There has been a decline of 22% in maternal mortality ratio, from 167 per 100,000 live births in 2013 to 130 in 2016; is the improvement satisfactory?
Of course, it is a great achievement for a country like India. What is more impressive is the rate of decline, which makes us believe that India will meet the target it has set for 2030 (bringing it under 100 per 100,000 live births) under the sustainable development goals.
What do you think worked for India?
Saving a woman’s life depends on the family, community and healthcare facility; and India has managed to make steady progress in these three areas.
The significant decline in maternal deaths is proof that people’s mind-set is beginning to change; more pregnant women are now visiting a hospital and most families are now not okay about a woman delivering at home.
The quality of care has improved and in remote areas we have adequately trained auxiliary nurse midwives and mid-wives, which is a big factor.
Also, providing transportation facility to the hospital and back is a big plus.
Do you think reduction in early marriages and adolescent pregnancies has played a role?

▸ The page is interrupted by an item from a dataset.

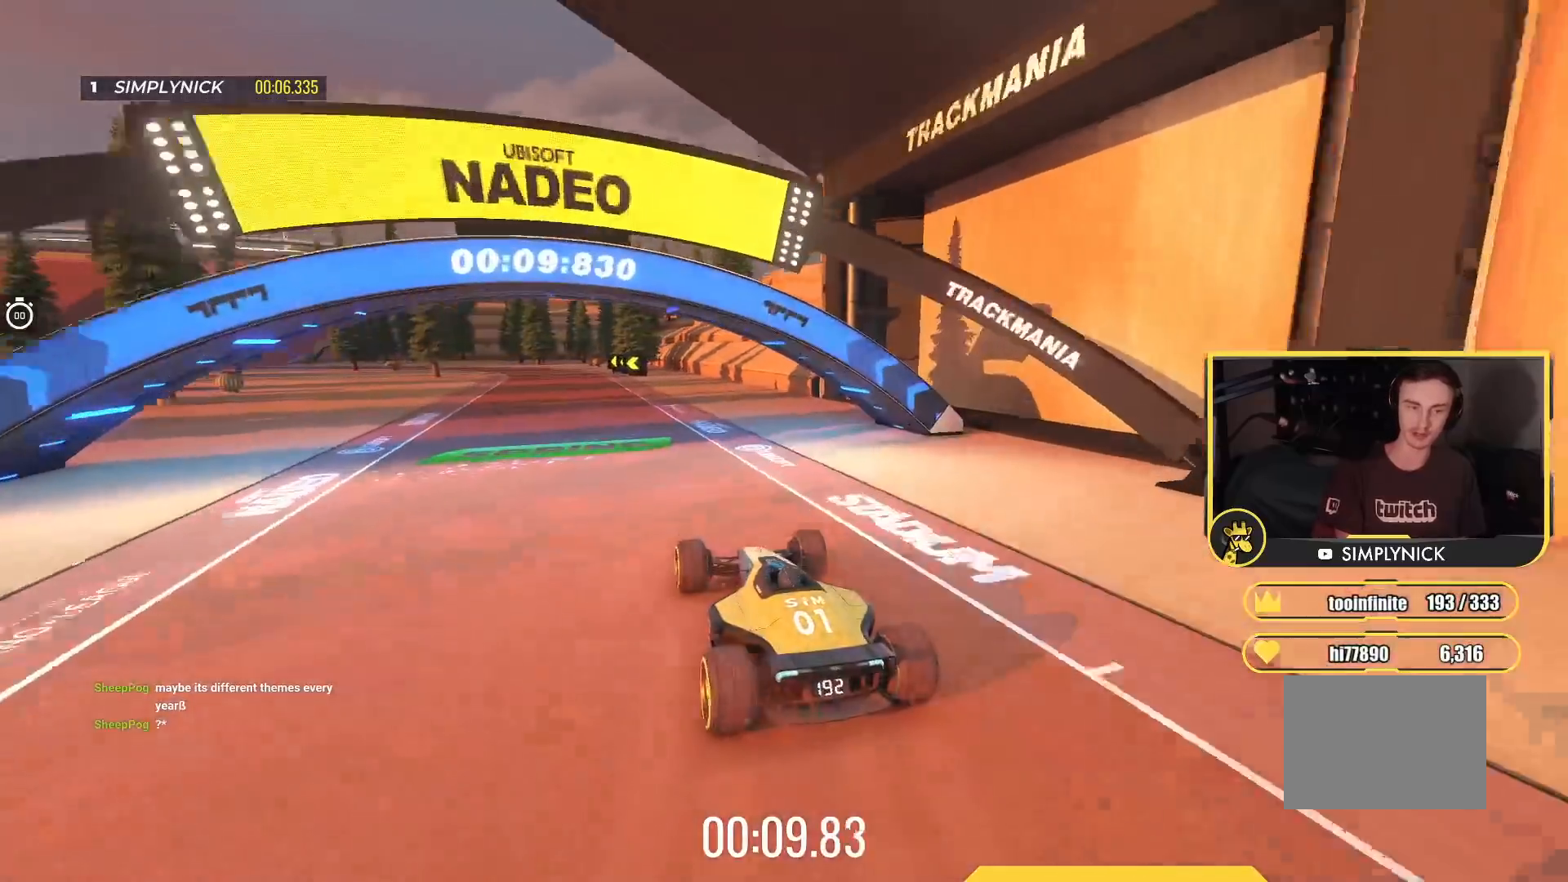
{"keys": ["up"], "events": [[50, "left", "down"], [233, "left", "up"]]}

It’s true that pregnancy during adolescence is riskier but the largest number of pregnant women in India is still between the age group of 22 and 45. We have to focus on adolescences and beyond. We must understand that a pregnant woman can develop complications any time, and in most cases we cannot predict it so there has to be a sustained effort.

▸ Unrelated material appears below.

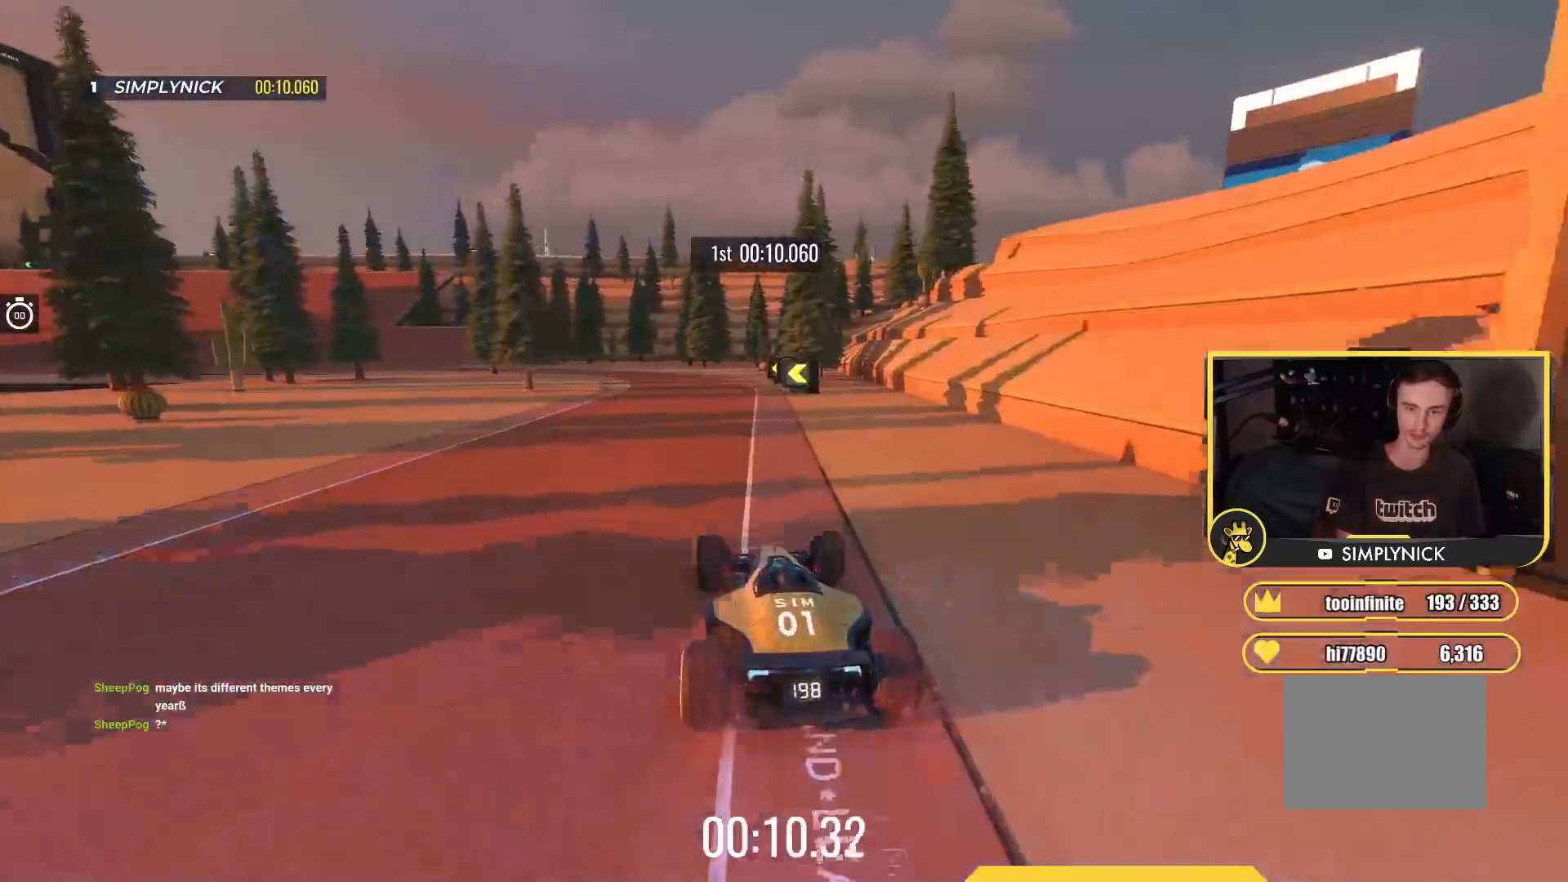
{"keys": ["left", "up"], "events": [[67, "left", "down"]]}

What are the challenges ahead?
I have a lot of confidence in India’s data collection system; it’s a huge cohort to be able to follow and India has managed quite well. Last mile is always a challenge; while nearly 80% women now deliver in a hospital, there still is about 20% left. There are good examples of states like Kerala, Maharashtra and Tamil Nadu and we must see what they did right and follow their practices.